Modernizing GitHub Data Pipelines with dlt, DuckDB, and dbt
When analyzing huge amounts of ecosystem data from GitHub, the traditional approach usually involves writing endless requests.get() loops, explicitly managing complex pagination, and fighting with deeply nested JSON payloads. I did exactly that for a while, but it was fragile.
For my GitHub Cardano ecosystem Insights repository, I decided it was time to level up. I dropped the old custom Python request scripts and entirely embraced a modern, local-first data stack: dlt, DuckDB, and dbt.
Here is a breakdown of why this stack is incredible, fast, and practically free to run.

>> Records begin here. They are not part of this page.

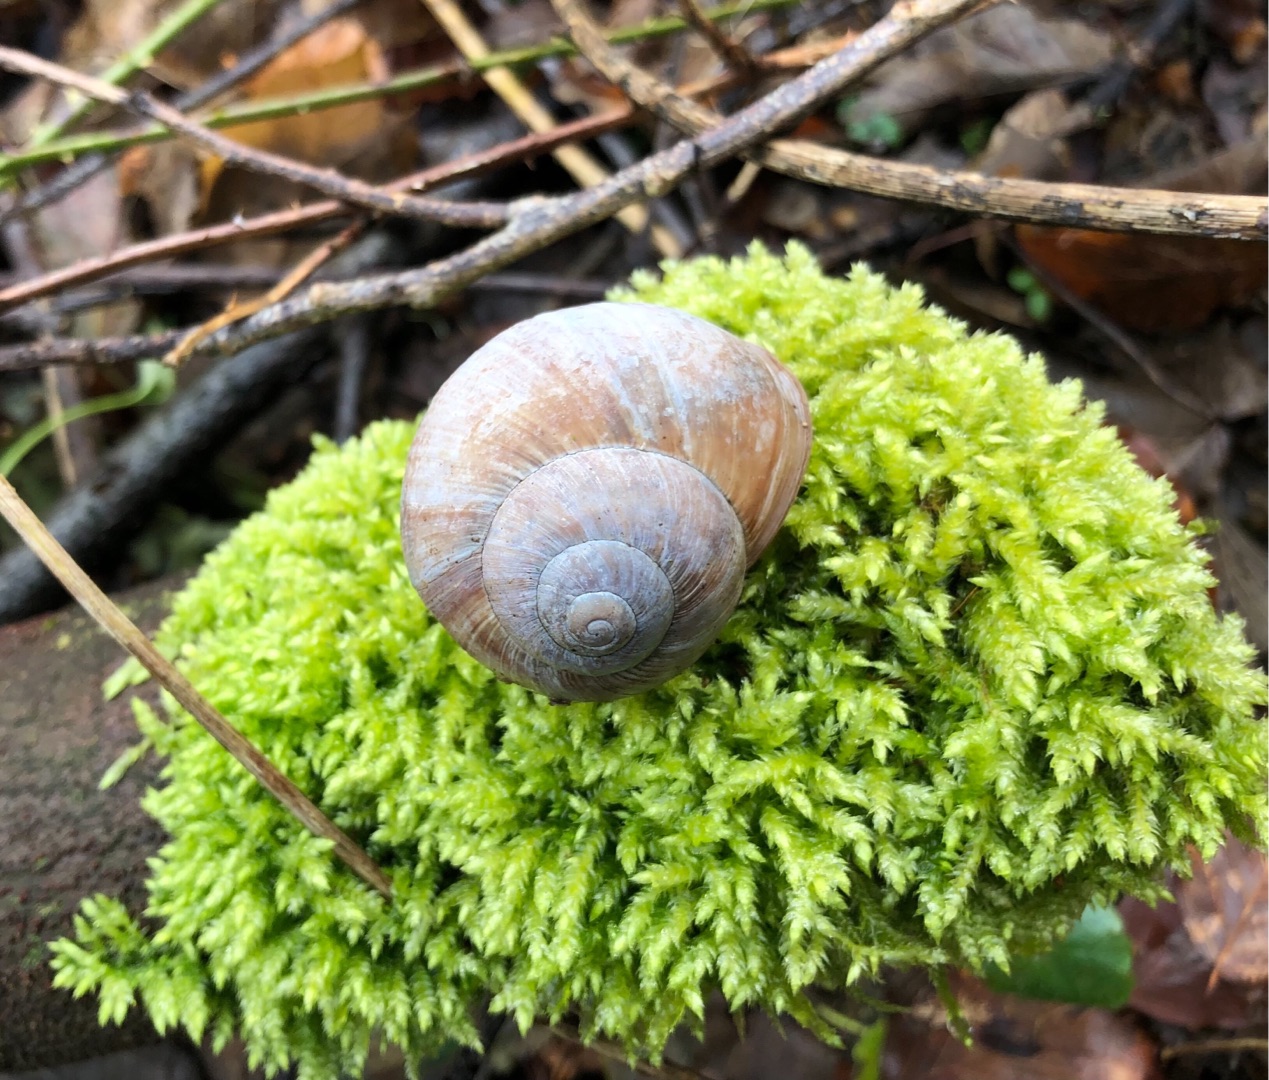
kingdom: Animalia
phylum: Mollusca
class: Gastropoda
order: Stylommatophora
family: Helicidae
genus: Helix
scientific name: Helix pomatia
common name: Vinbjergsnegl
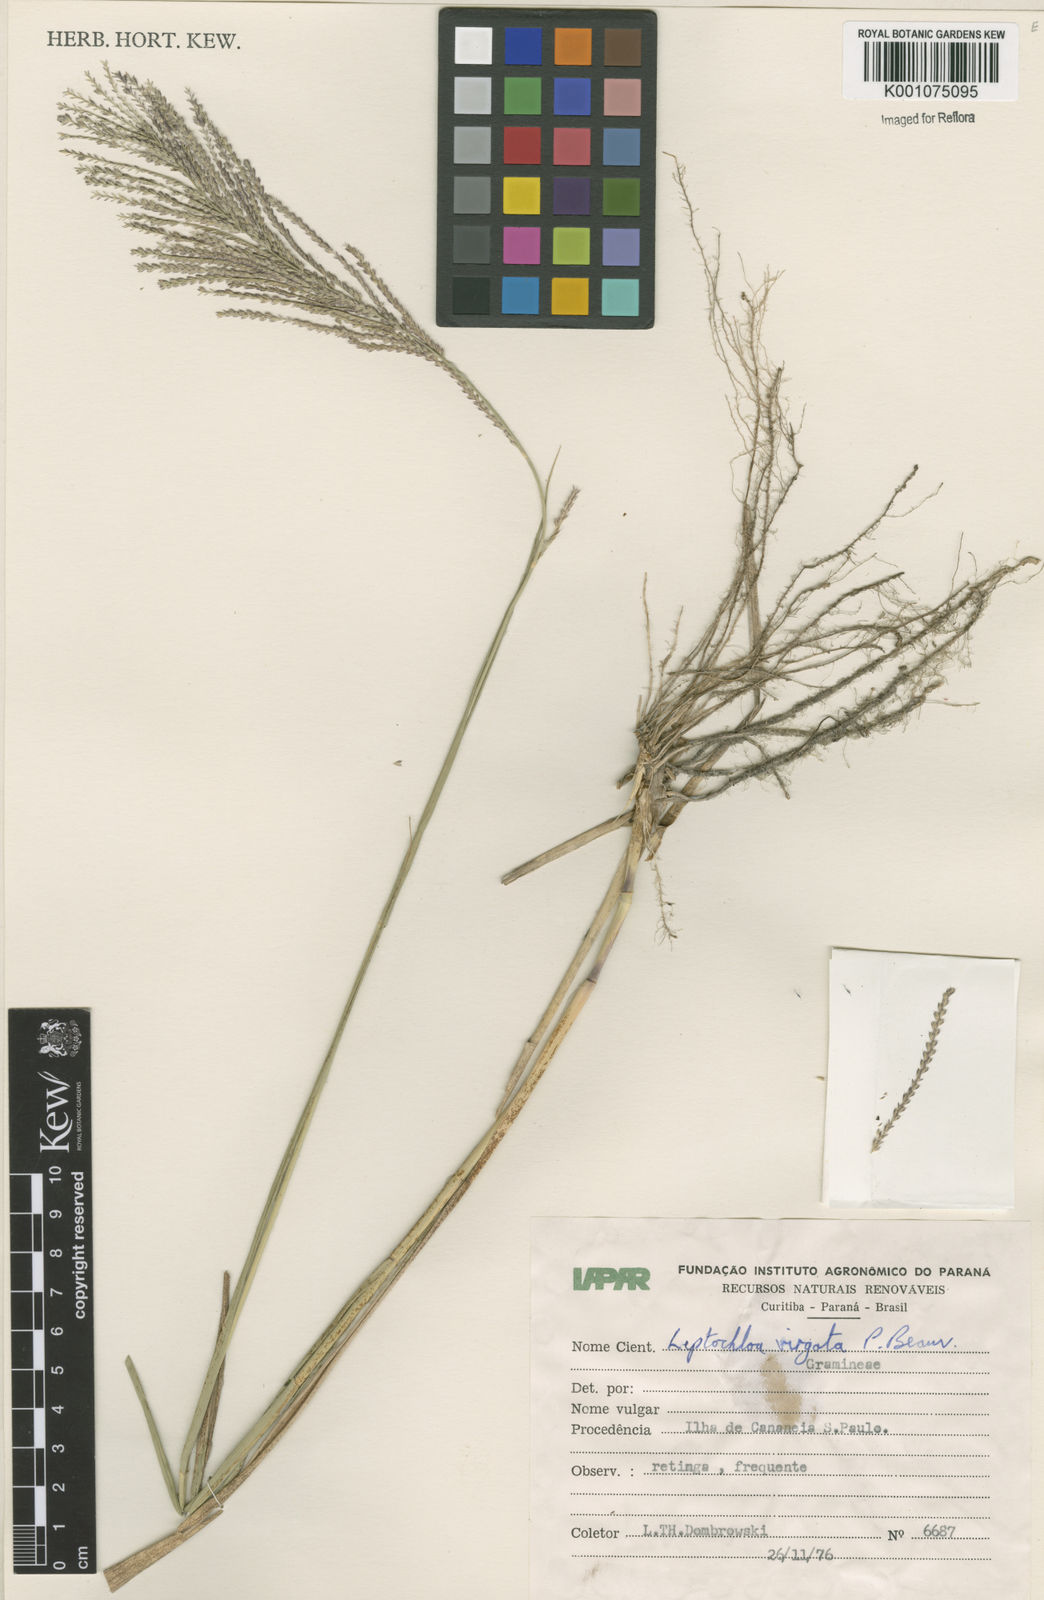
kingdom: Plantae
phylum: Tracheophyta
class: Liliopsida
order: Poales
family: Poaceae
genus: Leptochloa
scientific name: Leptochloa virgata
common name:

1. Extraction: Replacing requests with dlt
Before, handling the GitHub API meant manually constructing endpoints, figuring out rate limits, dropping nested dictionaries, and keeping track of pagination cursors.
By switching to dlt (data load tool), the extraction phase became declarative. dlt natively understands REST APIs and handles pagination, schema inference, and table creation out of the box.
- Auto-normalization: Nested JSON responses (like PR labels or user metadata) are automatically unnested into relational tables without writing custom parsing logic.
- Resilience: It seamlessly handles rate limiting and retries.
- Incremental loads: It keeps state locally, so subsequent runs only fetch new PRs and issues.
2. Ingestion: The magic of DuckDB
Why spin up a costly cloud data warehouse (like Snowflake or BigQuery) when the data easily fits on a laptop?
DuckDB is the SQLite for analytics. dlt pipes the GitHub data directly into a local DuckDB file (github_insights.duckdb).
- Lightning fast: Because of its columnar vectorized execution engine, aggregating tens of thousands of PRs takes milliseconds.
- Zero Infrastructure: No servers to provision, no network latency. It's just a file on disk.
- Ecosystem integration: DuckDB is constantly extending its functionality and acts as the perfect backend for the next step: transformation.
3. Transformation: Medallion architecture with dbt
Once the raw GitHub data lands in DuckDB, we need to clean it and extract business metrics (e.g., classifying PRs as "bug fix", "feature", or "refactor"). This is where dbt (data build tool) shines.
I structured the dbt pipeline following the standard Medallion architecture:
- Bronze: Raw data exactly as it was extracted by dlt.
- Silver: Cleaned, deduplicated data with parsed timestamps and automated PR classification logic.
- Gold: Aggregations, monthly trends, and ecosystem comparison tables ready for analytics.
Using dbt, this logic is written purely in SQL, heavily tested using pytest and dbt test, and documented alongside the code.
The benefit of the Local Stack
Combining dlt, DuckDB, and dbt gives you an enterprise-grade ETL pipeline right on your local machine. It allows for crazy fast iteration cycles, completely free storage and compute (since it's local), and outputs highly structured Parquet files ready for dashboards.
If you are still writing manual Python requests loops to ingest APIs, do yourself a favor and try dlt and DuckDB.